===== TEXTAUSZUG =====

Das war die Absage an die Idee des hellen Bewusstseins, das die Menschheit ins rationale Paradies führen sollte. Überlasst euch euren dunklen und selbstsüchtig scheinenden Interessen, sie werden euch weiter bringen als eure deformierte moralisch scheinende Nächstenliebe. Je weniger falsches Vertrauen ihr in euch habt, je mehr richtiges Vertrauen habt ihr zur Unsichtbaren Hand, der Evolution oder dem Herr der Heerscharen.

Womit wir beim alttestamentarischen Prediger gelandet wären, bei dem wir die Lieblingsstelle Hayeks finden, die er als göttliche Beglaubigung seiner habsburgisch-katholischen Menschenfeindlichkeit ständig zitiert:

„Wiederum sah ich unter der Sonne, dass nicht den Schnellsten der Preis zufällt, und nicht den Helden der Sieg, nicht den Weisen das Brot, noch den Verständigen Reichtum, noch den Einsichtigen Gunst; sondern alle trifft Zeit und Zufall.“ (Mit wenigen Worten: es gibt keine Gerechtigkeit in der Geschichte, Leistung muss sich gar nicht lohnen.

Alles ist Zeit und Zufall. Just das ist der Glaube der Zocker, Spieler und Spekulanten. Restrisiko und Gefahren sind zufällige Pokerkarten in der Hand des wagemutigen homo ludens.

Wer spielt und riskiert, kann gewinnen. Wer nichts riskiert, hat bereits verloren.

===== DATEN =====

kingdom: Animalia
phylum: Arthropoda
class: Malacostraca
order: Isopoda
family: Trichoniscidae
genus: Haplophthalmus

=====

## DETAILS ZUR AUFGABE
Beantworte anhand des Textauszugs diese Fragen:
(a) Wem fällt laut der zitierten Stelle des Predigers nicht der Sieg zu?
(b) Wessen Glaube ist der Satz „Alles ist Zeit und Zufall“?
(c) Wer hat nach dem letzten Satz bereits verloren?
Die Daten sind eigenständiges Material und haben mit dem Textauszug nichts zu tun.

## LÖSUNG DER AUFGABE
(a) Den Helden.
(b) Der Glaube der Zocker, Spieler und Spekulanten.
(c) Wer nichts riskiert.